2)ただしどんな戦争も、〈人間の破壊〉を不可避的に伴う。
関連して、ご紹介したい映画があります。
塚本晋也監督の「野火」。
ⓒ SHINYA TSUKAMOTO/KAIJYU THEATER
今週の土曜、7月25日より
渋谷のユーロスペース、
立川シネマシティなどをはじめ
全国で順次公開されます。
もちろん、大岡昇平さんの傑作小説の映画化。
こちらについては「表現者」61号掲載の評論
「汝の右手がなすことを」で取り上げました。
あらためて要約すれば
「野火」は太平洋戦争末期のフィリピンを舞台に
田村という兵士の体験を描いています。
日本軍はすでに総崩れ状態。
米軍と戦うどころか、その日その日を生きるだけで精一杯というところ。
そんな中、結核を患っていた田村は
足手まといとして所属部隊から追放されてしまう。
向かった野戦病院も米軍に破壊され、
飢えに苦しみつつジャングルをさまようことに。
それでも、彼を取り巻く自然は美しい。
残酷なまでに美しい。
ⓒ SHINYA TSUKAMOTO/KAIJYU THEATER
死と隣り合わせの敗残兵は、その美しさの果てに何を見たのか?
「野火」は1959年にも
市川崑監督が映画にしていますが
塚本監督いわく、
リメイクではなく、あくまで原作から感じたものを映画にしたものです
とのこと。
今年の夏、観るべき映画の一つではないでしょうか?
塚本版「野火」については
本日の新日本経済新聞でも取り上げました。
9:00ぐらいから配信されると思いますので
あわせてご覧ください。
最後におまけの画像を。
先月、ユーロスペースで試写が行われた際の塚本監督です。
ではでは♬(^_^)♬
3 comments
たかゆき says:
7月 22, 2015
我々は これから 何を見るのか?
田村の体験を追体験しないために
田村の見た残酷な光景を
目にしないですむために
戦争の現実に直面しないですむために
日本独自の核兵器を保有することが
最善の策であると
小生は認識しております。
akkatomo says:
8月 2, 2015
現実に直面しない戦争などありはしません。
というよりも戦争はどこまでも現実と直面しなければならず、そこから目を反らすという事は大罪です。

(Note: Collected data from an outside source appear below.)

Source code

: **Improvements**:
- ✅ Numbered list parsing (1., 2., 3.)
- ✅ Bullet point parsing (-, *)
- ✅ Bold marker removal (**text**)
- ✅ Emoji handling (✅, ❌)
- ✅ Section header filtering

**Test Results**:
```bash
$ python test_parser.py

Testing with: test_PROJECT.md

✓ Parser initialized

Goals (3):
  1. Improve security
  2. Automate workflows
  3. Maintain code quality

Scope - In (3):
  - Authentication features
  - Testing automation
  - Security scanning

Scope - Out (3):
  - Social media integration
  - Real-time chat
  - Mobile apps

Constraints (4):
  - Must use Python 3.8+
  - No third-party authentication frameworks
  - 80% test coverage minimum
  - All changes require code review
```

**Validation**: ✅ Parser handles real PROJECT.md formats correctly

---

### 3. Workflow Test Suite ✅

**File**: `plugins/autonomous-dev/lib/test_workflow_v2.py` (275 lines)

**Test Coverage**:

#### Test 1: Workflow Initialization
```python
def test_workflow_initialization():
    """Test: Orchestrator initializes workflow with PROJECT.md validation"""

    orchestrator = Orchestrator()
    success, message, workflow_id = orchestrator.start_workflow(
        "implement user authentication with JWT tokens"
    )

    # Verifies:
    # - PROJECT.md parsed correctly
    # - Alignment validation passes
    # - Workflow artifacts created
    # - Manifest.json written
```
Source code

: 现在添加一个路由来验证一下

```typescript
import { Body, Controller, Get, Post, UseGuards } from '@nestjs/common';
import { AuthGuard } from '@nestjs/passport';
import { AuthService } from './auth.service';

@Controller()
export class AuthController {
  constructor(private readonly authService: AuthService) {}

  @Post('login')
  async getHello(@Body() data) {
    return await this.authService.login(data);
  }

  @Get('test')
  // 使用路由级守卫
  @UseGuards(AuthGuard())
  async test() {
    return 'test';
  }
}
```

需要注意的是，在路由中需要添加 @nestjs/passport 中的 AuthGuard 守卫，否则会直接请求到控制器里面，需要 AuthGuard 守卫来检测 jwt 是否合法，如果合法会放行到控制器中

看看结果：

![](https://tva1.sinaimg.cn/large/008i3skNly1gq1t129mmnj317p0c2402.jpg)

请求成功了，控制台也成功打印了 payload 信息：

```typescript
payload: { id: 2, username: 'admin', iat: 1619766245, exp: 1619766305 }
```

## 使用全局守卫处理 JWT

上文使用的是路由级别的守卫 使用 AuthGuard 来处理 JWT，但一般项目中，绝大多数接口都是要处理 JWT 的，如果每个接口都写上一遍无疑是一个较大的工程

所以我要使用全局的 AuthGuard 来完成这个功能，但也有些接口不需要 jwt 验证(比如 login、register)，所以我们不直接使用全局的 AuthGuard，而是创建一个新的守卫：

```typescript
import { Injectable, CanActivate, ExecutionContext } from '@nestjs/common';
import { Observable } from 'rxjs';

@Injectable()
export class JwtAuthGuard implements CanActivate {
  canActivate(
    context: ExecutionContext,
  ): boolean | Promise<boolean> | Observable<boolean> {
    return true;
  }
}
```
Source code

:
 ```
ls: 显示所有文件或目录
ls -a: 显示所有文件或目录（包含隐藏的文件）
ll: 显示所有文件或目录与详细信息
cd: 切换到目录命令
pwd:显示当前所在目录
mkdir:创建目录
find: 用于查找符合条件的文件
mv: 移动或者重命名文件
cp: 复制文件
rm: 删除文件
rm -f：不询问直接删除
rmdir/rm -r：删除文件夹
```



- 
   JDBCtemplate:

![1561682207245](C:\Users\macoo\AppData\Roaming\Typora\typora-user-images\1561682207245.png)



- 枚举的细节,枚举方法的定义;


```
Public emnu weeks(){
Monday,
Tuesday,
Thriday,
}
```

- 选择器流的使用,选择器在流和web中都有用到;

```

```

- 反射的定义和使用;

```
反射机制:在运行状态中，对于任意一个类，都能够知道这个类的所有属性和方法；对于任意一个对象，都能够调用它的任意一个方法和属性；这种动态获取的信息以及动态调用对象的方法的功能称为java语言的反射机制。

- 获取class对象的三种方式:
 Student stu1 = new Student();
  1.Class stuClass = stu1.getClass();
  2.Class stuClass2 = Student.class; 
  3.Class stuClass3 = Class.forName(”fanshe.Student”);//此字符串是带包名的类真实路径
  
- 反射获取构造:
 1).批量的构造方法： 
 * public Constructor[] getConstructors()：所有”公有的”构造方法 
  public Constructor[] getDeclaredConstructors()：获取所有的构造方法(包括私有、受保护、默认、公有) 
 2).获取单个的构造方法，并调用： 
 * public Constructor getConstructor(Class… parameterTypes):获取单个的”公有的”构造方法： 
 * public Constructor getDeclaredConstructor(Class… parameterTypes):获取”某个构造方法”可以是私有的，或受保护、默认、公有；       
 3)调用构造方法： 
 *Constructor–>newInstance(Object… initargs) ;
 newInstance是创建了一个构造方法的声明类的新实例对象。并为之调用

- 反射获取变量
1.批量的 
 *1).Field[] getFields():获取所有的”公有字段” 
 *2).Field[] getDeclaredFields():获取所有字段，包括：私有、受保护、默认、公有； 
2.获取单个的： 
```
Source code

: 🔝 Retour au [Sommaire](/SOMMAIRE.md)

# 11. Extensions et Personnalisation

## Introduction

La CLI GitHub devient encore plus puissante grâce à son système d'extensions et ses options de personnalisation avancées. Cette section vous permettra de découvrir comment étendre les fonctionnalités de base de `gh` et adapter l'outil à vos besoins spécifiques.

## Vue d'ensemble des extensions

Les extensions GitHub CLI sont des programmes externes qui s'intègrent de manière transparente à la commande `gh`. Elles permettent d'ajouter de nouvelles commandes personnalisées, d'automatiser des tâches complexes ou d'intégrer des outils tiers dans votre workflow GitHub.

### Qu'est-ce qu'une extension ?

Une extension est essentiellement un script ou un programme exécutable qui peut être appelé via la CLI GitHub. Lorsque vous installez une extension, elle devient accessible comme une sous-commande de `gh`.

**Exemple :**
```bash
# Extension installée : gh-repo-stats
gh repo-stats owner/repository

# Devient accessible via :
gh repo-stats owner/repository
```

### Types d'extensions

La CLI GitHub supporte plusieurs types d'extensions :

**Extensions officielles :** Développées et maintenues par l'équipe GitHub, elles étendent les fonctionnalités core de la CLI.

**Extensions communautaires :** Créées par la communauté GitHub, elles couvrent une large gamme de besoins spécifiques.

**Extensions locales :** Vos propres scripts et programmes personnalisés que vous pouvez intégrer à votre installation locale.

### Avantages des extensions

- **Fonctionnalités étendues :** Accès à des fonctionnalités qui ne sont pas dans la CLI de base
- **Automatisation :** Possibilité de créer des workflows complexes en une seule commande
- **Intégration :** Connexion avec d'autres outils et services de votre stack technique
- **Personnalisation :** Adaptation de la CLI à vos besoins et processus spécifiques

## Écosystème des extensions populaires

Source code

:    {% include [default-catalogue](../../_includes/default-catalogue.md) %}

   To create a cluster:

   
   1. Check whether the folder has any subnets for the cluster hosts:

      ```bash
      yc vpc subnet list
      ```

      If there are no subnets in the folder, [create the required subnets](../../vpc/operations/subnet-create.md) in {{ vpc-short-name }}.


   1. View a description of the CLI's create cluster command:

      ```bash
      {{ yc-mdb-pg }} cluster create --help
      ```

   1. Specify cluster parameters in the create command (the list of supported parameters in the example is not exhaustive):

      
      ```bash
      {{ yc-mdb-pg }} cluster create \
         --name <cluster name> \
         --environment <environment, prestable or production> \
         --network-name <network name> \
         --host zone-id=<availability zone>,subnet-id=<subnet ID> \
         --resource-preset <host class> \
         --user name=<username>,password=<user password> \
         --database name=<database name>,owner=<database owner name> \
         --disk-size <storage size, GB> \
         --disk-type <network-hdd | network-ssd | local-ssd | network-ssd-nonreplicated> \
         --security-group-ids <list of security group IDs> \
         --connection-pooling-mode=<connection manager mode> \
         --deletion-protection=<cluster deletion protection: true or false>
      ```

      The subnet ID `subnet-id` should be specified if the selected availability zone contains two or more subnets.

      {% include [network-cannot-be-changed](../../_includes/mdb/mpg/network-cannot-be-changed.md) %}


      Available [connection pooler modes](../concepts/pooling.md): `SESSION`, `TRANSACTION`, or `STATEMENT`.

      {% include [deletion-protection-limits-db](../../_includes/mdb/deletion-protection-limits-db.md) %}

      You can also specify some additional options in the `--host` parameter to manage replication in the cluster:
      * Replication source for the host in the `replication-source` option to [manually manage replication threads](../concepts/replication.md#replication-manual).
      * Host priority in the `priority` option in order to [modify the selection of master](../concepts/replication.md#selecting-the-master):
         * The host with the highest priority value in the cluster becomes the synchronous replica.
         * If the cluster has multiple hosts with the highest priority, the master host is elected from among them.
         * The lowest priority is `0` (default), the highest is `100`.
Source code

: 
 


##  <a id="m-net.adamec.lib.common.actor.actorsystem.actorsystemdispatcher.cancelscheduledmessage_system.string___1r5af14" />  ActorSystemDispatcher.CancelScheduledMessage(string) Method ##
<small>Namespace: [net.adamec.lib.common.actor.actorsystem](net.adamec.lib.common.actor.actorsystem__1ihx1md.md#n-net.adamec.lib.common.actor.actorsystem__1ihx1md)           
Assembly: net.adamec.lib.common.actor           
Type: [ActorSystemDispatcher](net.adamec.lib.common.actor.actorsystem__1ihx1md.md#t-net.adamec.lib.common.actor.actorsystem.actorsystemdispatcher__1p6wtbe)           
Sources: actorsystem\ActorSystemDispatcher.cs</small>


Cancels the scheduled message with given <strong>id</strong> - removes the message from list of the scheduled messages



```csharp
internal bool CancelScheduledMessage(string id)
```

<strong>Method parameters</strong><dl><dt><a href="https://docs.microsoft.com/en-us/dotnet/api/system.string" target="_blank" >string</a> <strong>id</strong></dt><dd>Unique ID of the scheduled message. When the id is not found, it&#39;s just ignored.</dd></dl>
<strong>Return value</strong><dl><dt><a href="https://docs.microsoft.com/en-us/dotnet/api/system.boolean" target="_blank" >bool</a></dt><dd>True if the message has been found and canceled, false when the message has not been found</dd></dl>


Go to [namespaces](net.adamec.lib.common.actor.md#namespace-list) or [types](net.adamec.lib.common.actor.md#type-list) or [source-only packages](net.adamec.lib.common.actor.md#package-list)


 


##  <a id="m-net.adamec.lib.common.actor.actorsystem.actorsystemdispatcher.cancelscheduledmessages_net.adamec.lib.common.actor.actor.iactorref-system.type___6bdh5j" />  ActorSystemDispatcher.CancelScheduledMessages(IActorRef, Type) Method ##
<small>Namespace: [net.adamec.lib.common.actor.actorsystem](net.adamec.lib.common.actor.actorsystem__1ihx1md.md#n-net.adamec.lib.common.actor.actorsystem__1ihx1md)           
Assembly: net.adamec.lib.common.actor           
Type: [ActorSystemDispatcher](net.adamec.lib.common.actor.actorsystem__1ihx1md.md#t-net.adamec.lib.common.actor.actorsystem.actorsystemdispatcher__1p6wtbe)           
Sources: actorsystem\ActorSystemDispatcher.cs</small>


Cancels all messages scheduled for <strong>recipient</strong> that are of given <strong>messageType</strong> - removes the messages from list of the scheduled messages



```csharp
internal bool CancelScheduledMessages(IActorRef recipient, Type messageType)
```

幻想に基づいた意思決定をした方が、こういう悲劇的な結末に近づいていきますので。
フルート says:
7月 23, 2015
戦争や紛争は、自然災害などからの被害が絡んで発生する事もあるとは思うのですが、それでも最後は人間が判断して起こす(起こしてしまう)ものなのですから、戦争や紛争の問題を考える時、問われるのは、やっぱり人間同士の関係性についてなんだと思います。
一人の人間が破壊されてしまったという事は、一人の人が破壊されてしまったという事ではなくて、人間同士それぞれが共有していた人間性が破壊されてしまったという事でもあるのだと思います。私が考える人間性とは、一人の人間としての自分全体を直視(←不可能な事だと判ってはいるのですが・・一種の努力目標です。。)した時に感じてくる人と人との間としての繋がりです。自分が感じて使用する言葉も、その言葉を自分が感じられる以前から既に感じて使用していた人間からの成果と影響なしには考えられません。これは言葉だけじゃなくて例えば音楽やファッション・文学・哲学など文化全体に言える事でもあるんだと思います。この事は同時に、人間の中にある間(徹底的に個人としてだけ自分を見ればそれは自分の中だけになるのかも知れないのですが、人間として自分を見れば、それは間として内と外に披かれたものなのではないでしょうか)(?)を、恣意的に区切った現在認識下で捉えてはいけなくて、しっかり過去から繋がったものとして受け止めなければ・・という事でもある様に思いました。
戦争は人間(人間性)の破壊を伴います。でも人間性の破壊は戦争からだけ起こるのではなくて、過去からの繋がりを絶って今を認識する事からも起こり得てしまえる様にも私には思えました。。現在の全体を直視する事も難しいのですが、それでも過去には過去の全体があった筈で、ツジツマが合わない、恣意的に区切ったり・視野を狭める事で感じられる『現在』という現在認識が、バラバラにその恣意的な未来を占有しているという点では、与党も野党も同じな様に思えるのです。。